Современная вест-индская новелла - страница 8

стр.

Крючконосому хотелось бы, чтобы толпа провалилась сквозь землю, хотя злости он не ощущал. Скрепя сердце он решил выполнить свое обещание — полчаса назад он привез невесту. В последний момент ее родители заявили, что и слышать не желают о свадьбе, и Крючконосому пришлось взять на себя еще и роль посаженого отца. Он влез во фрак — исключительно ради друга детства — и привез невесту в церковь, а жениха все еще не было, и Янки тоже, не говоря уже о Фло.

Крючконосый припомнил недавнюю сцену в подвале и поморщился. Он озирал церковь, а «землячки» глазели на него в растерянности. Все были в сборе: Карузо, Худерьба, Блохолюб, невероятно толстая женщина по прозвищу Крошка. Крючконосый слышал, как на задней скамье шепчутся Малыш и Квадратный Дик. У входа произошла небольшая заминка: церковный служитель не пускал Карузо с гитарой, но на помощь другу подоспел Блохолюб в вечернем смокинге и со шпагой на боку. Служитель тут же сменил гнев на милость и, с опаской поглядывая на шпагу, болтавшуюся, точно хвост мороженой рыбы, проводил приятелей к их скамье.

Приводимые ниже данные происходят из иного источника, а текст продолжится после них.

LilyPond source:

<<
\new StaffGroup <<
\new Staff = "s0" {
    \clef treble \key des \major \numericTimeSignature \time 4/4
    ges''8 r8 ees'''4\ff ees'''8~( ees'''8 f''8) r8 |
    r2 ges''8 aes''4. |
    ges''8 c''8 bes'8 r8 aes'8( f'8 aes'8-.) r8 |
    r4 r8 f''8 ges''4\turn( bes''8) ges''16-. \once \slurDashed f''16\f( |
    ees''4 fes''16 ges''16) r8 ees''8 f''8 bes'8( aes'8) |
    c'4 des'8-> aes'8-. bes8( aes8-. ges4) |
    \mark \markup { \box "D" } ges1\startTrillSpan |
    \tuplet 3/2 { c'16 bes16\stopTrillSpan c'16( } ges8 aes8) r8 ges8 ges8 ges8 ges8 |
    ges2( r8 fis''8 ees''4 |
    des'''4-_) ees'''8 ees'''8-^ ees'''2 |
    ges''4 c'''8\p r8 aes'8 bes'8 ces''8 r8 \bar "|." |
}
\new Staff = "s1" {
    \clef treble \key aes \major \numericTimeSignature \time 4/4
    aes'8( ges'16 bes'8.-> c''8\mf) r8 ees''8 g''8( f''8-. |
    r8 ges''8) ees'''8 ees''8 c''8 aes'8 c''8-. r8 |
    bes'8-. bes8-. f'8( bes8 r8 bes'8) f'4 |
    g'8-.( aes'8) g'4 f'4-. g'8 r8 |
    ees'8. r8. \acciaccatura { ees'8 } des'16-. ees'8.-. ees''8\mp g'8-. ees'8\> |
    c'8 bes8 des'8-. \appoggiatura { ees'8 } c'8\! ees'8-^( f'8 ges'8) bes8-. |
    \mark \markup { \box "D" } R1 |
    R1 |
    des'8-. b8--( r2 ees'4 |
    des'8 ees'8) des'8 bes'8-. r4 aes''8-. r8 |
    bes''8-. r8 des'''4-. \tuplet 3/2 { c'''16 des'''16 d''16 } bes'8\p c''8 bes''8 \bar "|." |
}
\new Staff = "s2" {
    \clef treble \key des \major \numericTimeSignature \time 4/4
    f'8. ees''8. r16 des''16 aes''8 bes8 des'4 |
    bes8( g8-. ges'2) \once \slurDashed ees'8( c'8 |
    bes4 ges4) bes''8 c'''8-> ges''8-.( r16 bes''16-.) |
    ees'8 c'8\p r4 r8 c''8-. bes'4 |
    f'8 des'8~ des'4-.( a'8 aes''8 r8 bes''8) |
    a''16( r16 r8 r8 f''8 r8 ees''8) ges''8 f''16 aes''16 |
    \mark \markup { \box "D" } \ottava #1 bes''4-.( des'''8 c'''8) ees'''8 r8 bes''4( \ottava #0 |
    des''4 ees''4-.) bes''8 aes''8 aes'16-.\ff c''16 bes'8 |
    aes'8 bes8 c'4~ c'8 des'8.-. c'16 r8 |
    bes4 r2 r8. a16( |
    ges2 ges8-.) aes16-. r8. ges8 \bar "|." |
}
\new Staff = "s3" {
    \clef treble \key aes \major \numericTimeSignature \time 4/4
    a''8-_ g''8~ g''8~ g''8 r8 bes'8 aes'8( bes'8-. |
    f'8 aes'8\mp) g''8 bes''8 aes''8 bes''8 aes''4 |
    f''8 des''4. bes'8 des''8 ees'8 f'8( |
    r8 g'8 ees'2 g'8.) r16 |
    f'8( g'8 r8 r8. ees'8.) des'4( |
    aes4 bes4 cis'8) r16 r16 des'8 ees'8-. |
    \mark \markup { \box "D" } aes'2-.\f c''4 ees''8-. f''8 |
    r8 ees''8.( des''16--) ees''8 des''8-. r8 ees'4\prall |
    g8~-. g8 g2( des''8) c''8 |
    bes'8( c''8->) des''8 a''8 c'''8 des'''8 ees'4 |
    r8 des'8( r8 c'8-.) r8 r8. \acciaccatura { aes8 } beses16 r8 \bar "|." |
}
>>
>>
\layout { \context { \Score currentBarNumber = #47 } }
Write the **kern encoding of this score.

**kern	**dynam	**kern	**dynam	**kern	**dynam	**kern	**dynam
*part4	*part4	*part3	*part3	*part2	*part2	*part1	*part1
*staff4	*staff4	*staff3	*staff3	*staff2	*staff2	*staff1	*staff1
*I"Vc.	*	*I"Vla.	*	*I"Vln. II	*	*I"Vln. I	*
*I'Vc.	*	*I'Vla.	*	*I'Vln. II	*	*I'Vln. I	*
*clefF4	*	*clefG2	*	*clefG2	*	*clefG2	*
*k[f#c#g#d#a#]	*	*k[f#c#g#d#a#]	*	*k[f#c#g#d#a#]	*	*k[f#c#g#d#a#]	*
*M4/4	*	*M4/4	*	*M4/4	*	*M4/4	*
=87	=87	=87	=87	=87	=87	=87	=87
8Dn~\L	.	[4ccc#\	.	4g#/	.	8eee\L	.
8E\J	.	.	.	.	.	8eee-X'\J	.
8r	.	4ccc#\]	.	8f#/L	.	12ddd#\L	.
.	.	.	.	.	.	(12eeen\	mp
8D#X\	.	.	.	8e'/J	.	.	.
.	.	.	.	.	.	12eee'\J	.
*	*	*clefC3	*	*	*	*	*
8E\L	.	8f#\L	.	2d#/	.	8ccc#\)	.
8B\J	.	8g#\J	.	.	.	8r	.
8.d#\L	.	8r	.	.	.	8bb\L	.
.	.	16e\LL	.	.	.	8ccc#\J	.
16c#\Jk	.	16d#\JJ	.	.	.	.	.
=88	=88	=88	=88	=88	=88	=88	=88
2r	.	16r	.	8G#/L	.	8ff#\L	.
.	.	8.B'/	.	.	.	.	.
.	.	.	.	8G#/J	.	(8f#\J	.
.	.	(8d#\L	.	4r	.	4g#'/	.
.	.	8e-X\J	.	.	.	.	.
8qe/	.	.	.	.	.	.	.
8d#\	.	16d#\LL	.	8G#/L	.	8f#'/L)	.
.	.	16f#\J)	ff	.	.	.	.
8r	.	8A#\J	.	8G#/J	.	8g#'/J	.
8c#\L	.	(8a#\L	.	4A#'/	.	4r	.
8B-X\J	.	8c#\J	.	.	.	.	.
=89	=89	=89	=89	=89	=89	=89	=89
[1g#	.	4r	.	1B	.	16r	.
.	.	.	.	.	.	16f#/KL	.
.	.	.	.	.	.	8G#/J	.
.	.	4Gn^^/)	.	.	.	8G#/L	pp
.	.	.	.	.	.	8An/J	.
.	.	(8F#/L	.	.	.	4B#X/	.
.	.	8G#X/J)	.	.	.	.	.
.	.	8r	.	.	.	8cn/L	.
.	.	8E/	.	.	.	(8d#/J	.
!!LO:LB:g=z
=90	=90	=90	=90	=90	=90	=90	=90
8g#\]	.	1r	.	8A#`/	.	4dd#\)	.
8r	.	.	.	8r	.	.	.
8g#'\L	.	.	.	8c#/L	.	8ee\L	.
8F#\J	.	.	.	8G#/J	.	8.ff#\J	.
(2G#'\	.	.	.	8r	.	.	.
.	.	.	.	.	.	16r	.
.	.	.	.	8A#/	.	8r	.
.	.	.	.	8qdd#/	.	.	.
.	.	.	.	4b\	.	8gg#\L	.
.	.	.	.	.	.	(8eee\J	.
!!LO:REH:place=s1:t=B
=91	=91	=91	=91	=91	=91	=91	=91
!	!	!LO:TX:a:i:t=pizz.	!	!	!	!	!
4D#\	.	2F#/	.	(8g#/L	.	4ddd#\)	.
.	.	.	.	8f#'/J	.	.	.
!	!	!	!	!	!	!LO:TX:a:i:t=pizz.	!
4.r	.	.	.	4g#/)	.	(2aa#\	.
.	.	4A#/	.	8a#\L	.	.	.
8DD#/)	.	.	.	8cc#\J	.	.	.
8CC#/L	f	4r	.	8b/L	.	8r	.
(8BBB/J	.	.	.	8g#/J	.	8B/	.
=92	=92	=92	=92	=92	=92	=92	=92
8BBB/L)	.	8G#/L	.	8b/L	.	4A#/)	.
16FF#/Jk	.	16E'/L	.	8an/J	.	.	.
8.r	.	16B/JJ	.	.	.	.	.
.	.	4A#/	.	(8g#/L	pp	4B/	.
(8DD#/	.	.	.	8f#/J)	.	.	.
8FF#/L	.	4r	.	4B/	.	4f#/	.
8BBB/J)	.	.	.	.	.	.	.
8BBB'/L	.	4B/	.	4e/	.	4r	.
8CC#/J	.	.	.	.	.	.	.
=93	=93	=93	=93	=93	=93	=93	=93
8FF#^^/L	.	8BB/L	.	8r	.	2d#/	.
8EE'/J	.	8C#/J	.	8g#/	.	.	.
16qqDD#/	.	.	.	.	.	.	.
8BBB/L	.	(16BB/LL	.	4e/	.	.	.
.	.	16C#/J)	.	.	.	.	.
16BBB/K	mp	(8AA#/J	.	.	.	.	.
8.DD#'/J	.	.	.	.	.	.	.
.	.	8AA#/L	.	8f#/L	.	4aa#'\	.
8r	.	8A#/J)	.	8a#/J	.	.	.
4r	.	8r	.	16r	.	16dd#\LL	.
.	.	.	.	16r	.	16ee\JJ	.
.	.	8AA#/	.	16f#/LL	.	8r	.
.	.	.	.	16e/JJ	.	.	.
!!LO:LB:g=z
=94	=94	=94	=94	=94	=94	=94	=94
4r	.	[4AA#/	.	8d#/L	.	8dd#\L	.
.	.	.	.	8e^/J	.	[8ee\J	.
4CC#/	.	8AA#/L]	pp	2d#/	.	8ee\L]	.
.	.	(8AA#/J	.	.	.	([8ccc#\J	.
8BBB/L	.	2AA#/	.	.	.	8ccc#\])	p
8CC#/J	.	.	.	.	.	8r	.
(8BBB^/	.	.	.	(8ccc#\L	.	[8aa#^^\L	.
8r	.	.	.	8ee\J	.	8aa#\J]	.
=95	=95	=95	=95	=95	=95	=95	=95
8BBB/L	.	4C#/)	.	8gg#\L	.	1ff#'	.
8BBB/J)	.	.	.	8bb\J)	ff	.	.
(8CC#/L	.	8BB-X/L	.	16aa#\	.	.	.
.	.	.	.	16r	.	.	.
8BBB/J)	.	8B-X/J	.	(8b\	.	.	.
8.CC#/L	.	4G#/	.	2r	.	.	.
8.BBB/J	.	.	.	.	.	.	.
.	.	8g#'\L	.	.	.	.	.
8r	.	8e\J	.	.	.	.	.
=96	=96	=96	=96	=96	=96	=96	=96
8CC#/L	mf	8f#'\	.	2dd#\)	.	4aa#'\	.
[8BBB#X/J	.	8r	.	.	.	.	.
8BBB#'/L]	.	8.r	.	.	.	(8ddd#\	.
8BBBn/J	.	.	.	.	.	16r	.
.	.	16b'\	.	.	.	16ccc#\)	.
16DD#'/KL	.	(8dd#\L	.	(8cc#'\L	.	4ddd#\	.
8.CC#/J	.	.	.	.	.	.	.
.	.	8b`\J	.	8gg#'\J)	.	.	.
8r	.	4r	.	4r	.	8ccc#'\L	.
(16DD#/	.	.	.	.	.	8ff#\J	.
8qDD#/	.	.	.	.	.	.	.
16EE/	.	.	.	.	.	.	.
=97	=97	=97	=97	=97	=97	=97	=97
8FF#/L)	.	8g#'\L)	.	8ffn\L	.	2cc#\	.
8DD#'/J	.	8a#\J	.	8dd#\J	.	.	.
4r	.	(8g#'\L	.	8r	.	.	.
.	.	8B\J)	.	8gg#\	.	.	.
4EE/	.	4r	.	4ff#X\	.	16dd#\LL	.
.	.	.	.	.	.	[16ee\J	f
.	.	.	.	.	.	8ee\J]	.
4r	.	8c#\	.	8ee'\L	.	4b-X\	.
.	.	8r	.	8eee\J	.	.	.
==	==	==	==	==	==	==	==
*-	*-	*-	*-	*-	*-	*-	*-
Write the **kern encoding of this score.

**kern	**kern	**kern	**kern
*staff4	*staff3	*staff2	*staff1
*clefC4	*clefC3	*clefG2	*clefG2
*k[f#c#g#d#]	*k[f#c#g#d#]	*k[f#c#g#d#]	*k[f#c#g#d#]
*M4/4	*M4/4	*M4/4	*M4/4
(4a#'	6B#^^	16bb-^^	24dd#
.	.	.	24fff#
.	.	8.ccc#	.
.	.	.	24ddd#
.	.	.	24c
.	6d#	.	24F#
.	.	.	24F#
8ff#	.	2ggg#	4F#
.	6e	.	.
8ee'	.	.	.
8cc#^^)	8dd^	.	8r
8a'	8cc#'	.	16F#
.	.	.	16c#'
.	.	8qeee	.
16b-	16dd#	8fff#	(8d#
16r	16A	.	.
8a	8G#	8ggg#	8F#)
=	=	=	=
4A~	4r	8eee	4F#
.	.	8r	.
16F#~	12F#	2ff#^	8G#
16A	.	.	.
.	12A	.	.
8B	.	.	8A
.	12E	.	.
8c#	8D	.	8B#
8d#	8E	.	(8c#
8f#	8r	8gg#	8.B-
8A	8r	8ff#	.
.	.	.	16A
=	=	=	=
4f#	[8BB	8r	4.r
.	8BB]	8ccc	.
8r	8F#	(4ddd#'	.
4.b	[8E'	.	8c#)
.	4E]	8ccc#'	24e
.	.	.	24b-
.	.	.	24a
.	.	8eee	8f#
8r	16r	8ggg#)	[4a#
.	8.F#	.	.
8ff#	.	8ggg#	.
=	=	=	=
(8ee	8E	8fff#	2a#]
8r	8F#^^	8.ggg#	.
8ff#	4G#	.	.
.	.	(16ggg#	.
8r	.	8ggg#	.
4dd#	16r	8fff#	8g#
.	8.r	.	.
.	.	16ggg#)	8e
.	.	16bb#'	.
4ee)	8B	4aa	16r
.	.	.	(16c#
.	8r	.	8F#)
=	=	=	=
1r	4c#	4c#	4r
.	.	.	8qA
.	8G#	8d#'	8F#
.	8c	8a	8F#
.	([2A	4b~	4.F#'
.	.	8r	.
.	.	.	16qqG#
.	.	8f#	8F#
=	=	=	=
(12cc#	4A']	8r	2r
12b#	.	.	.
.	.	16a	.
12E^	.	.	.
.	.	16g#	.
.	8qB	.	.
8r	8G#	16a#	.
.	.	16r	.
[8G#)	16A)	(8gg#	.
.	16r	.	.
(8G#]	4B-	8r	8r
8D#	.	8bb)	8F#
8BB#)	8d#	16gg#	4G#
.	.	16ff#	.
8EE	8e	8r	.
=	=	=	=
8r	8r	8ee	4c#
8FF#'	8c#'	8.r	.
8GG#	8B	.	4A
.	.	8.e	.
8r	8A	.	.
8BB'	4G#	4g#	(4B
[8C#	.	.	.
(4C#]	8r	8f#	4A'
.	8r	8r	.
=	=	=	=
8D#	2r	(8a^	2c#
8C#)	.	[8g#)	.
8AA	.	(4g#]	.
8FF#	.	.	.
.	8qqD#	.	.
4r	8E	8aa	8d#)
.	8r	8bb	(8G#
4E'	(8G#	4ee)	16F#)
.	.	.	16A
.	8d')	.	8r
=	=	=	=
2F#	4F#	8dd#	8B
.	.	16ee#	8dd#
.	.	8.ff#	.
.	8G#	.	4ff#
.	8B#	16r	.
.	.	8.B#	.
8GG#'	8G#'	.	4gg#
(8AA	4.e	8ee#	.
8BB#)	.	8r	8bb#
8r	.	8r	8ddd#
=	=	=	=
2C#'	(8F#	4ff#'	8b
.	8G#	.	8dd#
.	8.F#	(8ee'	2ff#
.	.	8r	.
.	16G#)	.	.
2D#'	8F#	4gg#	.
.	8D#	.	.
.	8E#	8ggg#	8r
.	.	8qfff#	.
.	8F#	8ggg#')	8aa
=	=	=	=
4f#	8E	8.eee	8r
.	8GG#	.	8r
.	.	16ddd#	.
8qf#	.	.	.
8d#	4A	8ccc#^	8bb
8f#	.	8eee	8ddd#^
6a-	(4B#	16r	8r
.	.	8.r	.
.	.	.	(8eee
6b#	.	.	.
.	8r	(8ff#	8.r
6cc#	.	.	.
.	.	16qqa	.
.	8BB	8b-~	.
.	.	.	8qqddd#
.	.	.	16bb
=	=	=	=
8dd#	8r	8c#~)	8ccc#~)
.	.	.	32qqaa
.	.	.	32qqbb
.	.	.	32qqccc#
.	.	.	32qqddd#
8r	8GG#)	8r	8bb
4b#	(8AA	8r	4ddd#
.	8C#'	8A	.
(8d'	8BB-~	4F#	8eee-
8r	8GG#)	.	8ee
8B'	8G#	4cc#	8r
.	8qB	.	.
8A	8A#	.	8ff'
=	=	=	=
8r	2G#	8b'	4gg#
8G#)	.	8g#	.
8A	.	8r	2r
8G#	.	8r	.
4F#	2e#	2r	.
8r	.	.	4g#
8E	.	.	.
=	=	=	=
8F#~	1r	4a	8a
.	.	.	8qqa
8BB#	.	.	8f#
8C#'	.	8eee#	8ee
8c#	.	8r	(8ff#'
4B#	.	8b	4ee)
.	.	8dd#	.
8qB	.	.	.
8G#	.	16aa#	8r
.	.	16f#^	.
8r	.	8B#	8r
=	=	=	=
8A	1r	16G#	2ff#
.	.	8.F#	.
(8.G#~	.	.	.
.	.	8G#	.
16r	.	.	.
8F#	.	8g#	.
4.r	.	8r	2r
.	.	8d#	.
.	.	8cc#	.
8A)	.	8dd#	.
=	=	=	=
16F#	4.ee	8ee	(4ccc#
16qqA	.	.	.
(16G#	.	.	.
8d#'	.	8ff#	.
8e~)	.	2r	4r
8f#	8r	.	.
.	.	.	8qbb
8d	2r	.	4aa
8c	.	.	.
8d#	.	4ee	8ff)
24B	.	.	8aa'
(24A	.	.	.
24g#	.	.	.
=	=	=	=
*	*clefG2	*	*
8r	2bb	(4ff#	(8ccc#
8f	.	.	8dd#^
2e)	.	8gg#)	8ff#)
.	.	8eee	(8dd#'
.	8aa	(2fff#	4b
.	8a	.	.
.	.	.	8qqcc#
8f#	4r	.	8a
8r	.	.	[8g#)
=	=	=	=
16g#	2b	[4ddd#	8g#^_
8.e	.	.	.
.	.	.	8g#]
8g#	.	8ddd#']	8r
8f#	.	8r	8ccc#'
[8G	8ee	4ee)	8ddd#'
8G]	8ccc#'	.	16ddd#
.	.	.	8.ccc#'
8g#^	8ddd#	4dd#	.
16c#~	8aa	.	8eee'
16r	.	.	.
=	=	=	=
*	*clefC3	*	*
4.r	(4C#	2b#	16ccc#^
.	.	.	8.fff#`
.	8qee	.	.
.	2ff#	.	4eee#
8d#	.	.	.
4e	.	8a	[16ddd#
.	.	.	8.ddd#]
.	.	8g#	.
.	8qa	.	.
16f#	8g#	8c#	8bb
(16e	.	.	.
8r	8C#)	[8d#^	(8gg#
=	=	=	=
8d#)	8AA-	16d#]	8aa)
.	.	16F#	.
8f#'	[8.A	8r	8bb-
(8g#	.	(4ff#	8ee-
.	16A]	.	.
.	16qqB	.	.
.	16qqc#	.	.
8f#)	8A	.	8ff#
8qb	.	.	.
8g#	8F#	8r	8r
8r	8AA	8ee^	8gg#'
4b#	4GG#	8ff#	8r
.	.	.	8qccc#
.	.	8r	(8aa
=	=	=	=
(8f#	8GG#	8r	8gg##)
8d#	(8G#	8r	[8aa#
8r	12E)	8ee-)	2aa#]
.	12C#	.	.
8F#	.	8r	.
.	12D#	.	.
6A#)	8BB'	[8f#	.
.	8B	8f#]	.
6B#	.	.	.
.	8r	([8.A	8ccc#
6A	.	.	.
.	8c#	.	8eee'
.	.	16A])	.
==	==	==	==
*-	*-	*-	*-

А на улице страсти накалились: не для того вест-индцы ехали из Брикстона и Камден-тауна, из Пэддингтона и с Холловей-роуд, чтобы напрасно томиться на мостовой. Какой-то ирландец позволил себе непочтительное замечание в адрес отсутствующего жениха. Вестиндцы ощетинились и приготовились дать отпор, но тут вмешалась собачонка, резвый белый пуделек. Встав на задние лапы, он замотал мордой и завыл так, будто взбесился от весеннего воздуха и органной музыки. Мальчишки снова запустили шутиху, а ирландец затянул вдруг песню, явно желая избежать драки. Но вестиндцы уже забыли о нем. Собравшись в кружок, они о чем-то шептались.

— Вон его сестра стоит!

— Ну, конечно, это Фло, только одета она не для церкви.

— Верно, решила не ходить на свадьбу.

— А ведь они с братом были так дружны, водой не разольешь.

Фло нервничала. Она стояла поодаль, не смешиваясь с толпой, но до нее все же долетали обрывки разговоров. Она прятала глаза от знакомых, гадая, что сейчас вытворяет Бересфорд. Полчаса назад, уходя из дома, она спрятала его фрак и отменила заказ на лимузин, а теперь раскаивалась в содеянном. Она была против этой свадьбы, но нельзя выставлять брата на посмешище. Поглядывая на огромную толпу, Фло ругала себя за упрямство.

Найдет ли Бересфорд фрак? Достанет ли машину? Ведь они с Янки так мечтали приехать в церковь в автомобиле. Бересфорд в деда пошел, а у того едва не расстроилась свадьба потому, что он наотрез отказался повторять за священником: «Все, что у меня есть, твое». Дед, видите ли, поклялся, что никогда не расстанется со своей коровой. А для Бересфорда фрак значит то же, что для деда корова!.. Фло растерянно озиралась, читая нетерпение на лицах зевак.


От подвала было почти полмили до ближайшей станции метро, а автобусы не ходили — бастовали водители. Бересфорд был в отчаянии. Он нашел фрак, и теперь они с Янки стояли на тротуаре, тщетно пытаясь остановить какую-нибудь машину. Каждая секунда промедления казалась Бересфорду вечностью.

— Мы должны успеть, пока невеста не уедет, — твердил он.

— Ну и задам же я Фло перцу, — грозился Янки, — никогда ей этого не забуду.

— Как ты думаешь, они еще ждут?

Бересфорд побежал навстречу свободному такси. Водитель замедлил было ход, но внезапно передумал и проехал мимо. Янки чертыхнулся, и в этот момент его осенило.

— Черт возьми, мы спасены! — крикнул он, поражаясь собственной находчивости. — Обожди меня здесь.

И Янки помчался в подвал мимо ошарашенного Бересфорда.


Толпа возле церкви устала ждать. Пробили часы, на крыльцо вышел священник и посмотрел на небо. Толстяк на пятом этаже уписывал свиные сосиски, запивая их чаем. Голуби дремали на колокольне, солнце клонилось к закату, и деревья бросали длинные предвечерние тени.

— А время идет… — сказал кто-то в толпе, но ему никто не ответил.

И вдруг хозяйка пуделька переменилась в лице: она первая увидела Янки и Бересфорда. Опустив голову, согнув дугой спину во фраке, Янки бешено крутил педали, направляя велосипед прямо в толпу. Бересфорд восседал на раме, бережно прижимая к груди оба цилиндра — свой и Янки. Шелковые шарфы развевались, как флаги.